* _Required task 1_
Copy the records word for word, beginning with their first line and continuing through the line that contains "pink semicircle: rotated 32 degrees clockwise". Leave out the picture lines.
* _Required task 2_
Continue the forum post about the Firebird validation problem from its last line.

* _Supplied passage_
Subject | Re: [firebird-support] Validation problem |
---|---|
Author | Aldo Caruso |
Post date | 2012-01-08T18:40:16Z |
Ann,
Thanks for your accurate answer.
I did saved the database file with the problematic record (having
done first a shutdown and before any attempt to restore or mend the
database).
So, I connected to it today and executed the same query that led to
the situation I described. It run with no problem and gave no error
regarding locking or concurrence (mainly because no other processes are
running today, Sunday).
I must conclude that, when I did that a few days ago, some
processes were still connected (or reconnected as soon as I put the
database on line) and caused a locking conflict that hanged my client
process.
Perhaps doing a backup and restore was innecessary, and may be the
problem could have been solved doing a shut down, taking exclusive
access to the database, running the query logged as sysdba, and then
putting the database on line again.
Nevertheless, the database still has the same record level error as
it had days ago.
Running either "gfix -validate -full" or "gfix -mend -full -ignore"
still throws the same error message:
"Summary of validation errors
Number of record level errors : 1"
I believe it may be a harmless orphan record and so running a backup
and restore corrects it.
Thanks again for your support,
Aldo Caruso
El 07/01/12 19:19, Ann Harrison escribió:
Thanks for your accurate answer.
I did saved the database file with the problematic record (having
done first a shutdown and before any attempt to restore or mend the
database).
So, I connected to it today and executed the same query that led to
the situation I described. It run with no problem and gave no error
regarding locking or concurrence (mainly because no other processes are
running today, Sunday).
I must conclude that, when I did that a few days ago, some
processes were still connected (or reconnected as soon as I put the
database on line) and caused a locking conflict that hanged my client
process.
Perhaps doing a backup and restore was innecessary, and may be the
problem could have been solved doing a shut down, taking exclusive
access to the database, running the query logged as sysdba, and then
putting the database on line again.
Nevertheless, the database still has the same record level error as
it had days ago.
Running either "gfix -validate -full" or "gfix -mend -full -ignore"

* _Stored records_
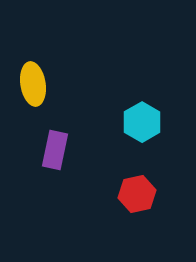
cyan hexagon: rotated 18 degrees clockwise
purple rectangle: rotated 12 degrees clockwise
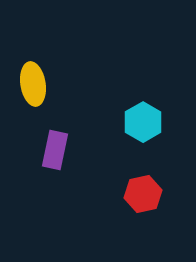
cyan hexagon: moved 1 px right
red hexagon: moved 6 px right
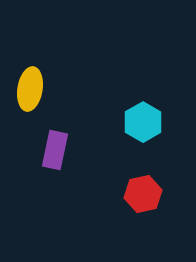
yellow ellipse: moved 3 px left, 5 px down; rotated 18 degrees clockwise
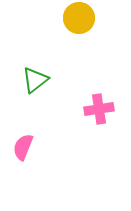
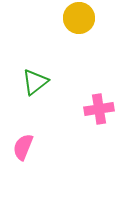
green triangle: moved 2 px down
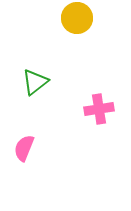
yellow circle: moved 2 px left
pink semicircle: moved 1 px right, 1 px down
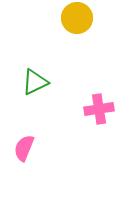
green triangle: rotated 12 degrees clockwise
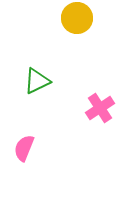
green triangle: moved 2 px right, 1 px up
pink cross: moved 1 px right, 1 px up; rotated 24 degrees counterclockwise
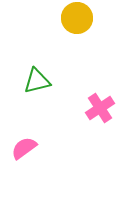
green triangle: rotated 12 degrees clockwise
pink semicircle: rotated 32 degrees clockwise
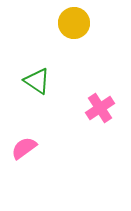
yellow circle: moved 3 px left, 5 px down
green triangle: rotated 48 degrees clockwise
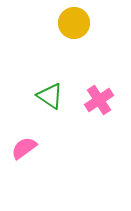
green triangle: moved 13 px right, 15 px down
pink cross: moved 1 px left, 8 px up
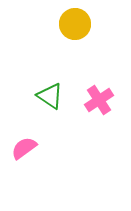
yellow circle: moved 1 px right, 1 px down
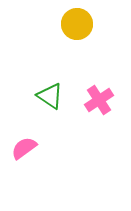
yellow circle: moved 2 px right
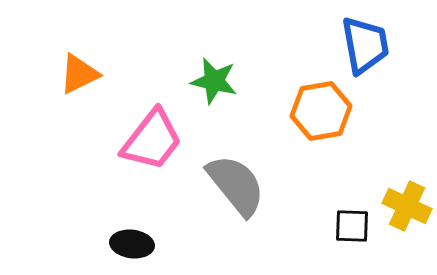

* _Written reply 1_
cyan hexagon: rotated 18 degrees clockwise
purple rectangle: rotated 12 degrees clockwise
cyan hexagon: moved 1 px right
red hexagon: moved 6 px right
yellow ellipse: moved 3 px left, 5 px down; rotated 18 degrees clockwise
green triangle: moved 2 px down
yellow circle: moved 2 px left
pink semicircle: moved 1 px right, 1 px down
green triangle: rotated 12 degrees clockwise
green triangle: moved 2 px right, 1 px up
pink cross: moved 1 px right, 1 px up; rotated 24 degrees counterclockwise
green triangle: rotated 12 degrees clockwise
pink semicircle: rotated 32 degrees clockwise

* _Written reply 2_
still throws the same error message:
"Summary of validation errors
Number of record level errors : 1"
I believe it may be a harmless orphan record and so running a backup
and restore corrects it.
Thanks again for your support,
Aldo Caruso
El 07/01/12 19:19, Ann Harrison escribió:
>[Non-text portions of this message have been removed]
> On Sat, Jan 7, 2012 at 9:19 AM, Aldo Caruso
> <aldo.caruso@... <mailto:aldo.caruso%40argencasas.com>> wrote:
>
> > I didn't lose information, so I assume it was an orphaned back
> version.
> > Nevertheless it is not clear what produced this pattern:
> >
> > - The client (flamerobin) tried to apply an update on a table.
> > - The update was rejected because of a lock conflict (normal behavior
> > when other clients are also applying updates).
>
> OK.
>
> > - The client did a transaction rollback.
>
> OK.
>
> > - Any subsequent attempt to apply the same update hanged the client for
> > ever.
>
> That's truly strange. I don't suppose you saved the database with the
> stuck record? Here's what's supposed to happen. When a transaction
> attempts to update a record that was updated by a concurrent
> transaction, it asks the lock manager for a shared lock on the
> conflicting transaction's transaction number. Each transaction keeps
> an exclusive lock on its transaction id until it completes. When the
> conflicting transaction completes, the waiting transaction is
> notified, checks the state of the transaction it was waiting for, and
> if that transaction committed, it gets an update conflict error.
> That's the most common way for conflicts to be resolved. The
> transaction that got the error rolls back, restarts, finds that the
> previously conflicting change is no longer a conflict because the
> running transaction started after the new version was committed and
> all is well... more or less. As long as transactions correctly change
> their state from active to committed or rolled back when they end,
> conflicts go away.
>
> The second type of conflict is an actual deadlock, detected by the
> lock manager. The lock manager is an in-memory subsystem that manages
> a table of locks. It does a periodic walk of the wait-graph, looking
> for cycles. So if transaction 123 is waiting for transaction 100 and
> transaction 100 is waiting for 123 (or any sequence that leads to a
> cycle, could be ten or twenty transactions long). When the lock
> manager finds a cycle, it picks a victim and Firebird sends that
> transaction a message telling it to give up.
>
> It's vaguely possible that the lock manager code might incorrectly
> fail to release a lock, but since that's entirely in memory,
> restarting the server would resolve the problem.
>
> > - Only solution: backup and restore.
> >
>
> I'm having a very hard time imagining a situation that would require a
> backup/restore to resolve a record update conflict. A partial
> two-phase commit is the one situation that might seem intractable, but
> it should cause the backup to fail, unless it was run with the "ignore
> limbo" switch. And when a transaction tries to update a record that
> was updated by an early transaction that failed in the middle of a
> two-phase commit, it gets an immediate error, which should suggest
> that gfix be used to resolve the state of that transaction.
>
> Transactions wait only for transactions that are active. When the
> server restarts, it looks at the state of transactions with numbers
> lower than the Next Transaction value on the header page and sets them
> to "rolled back". I don't suppose you saved that database...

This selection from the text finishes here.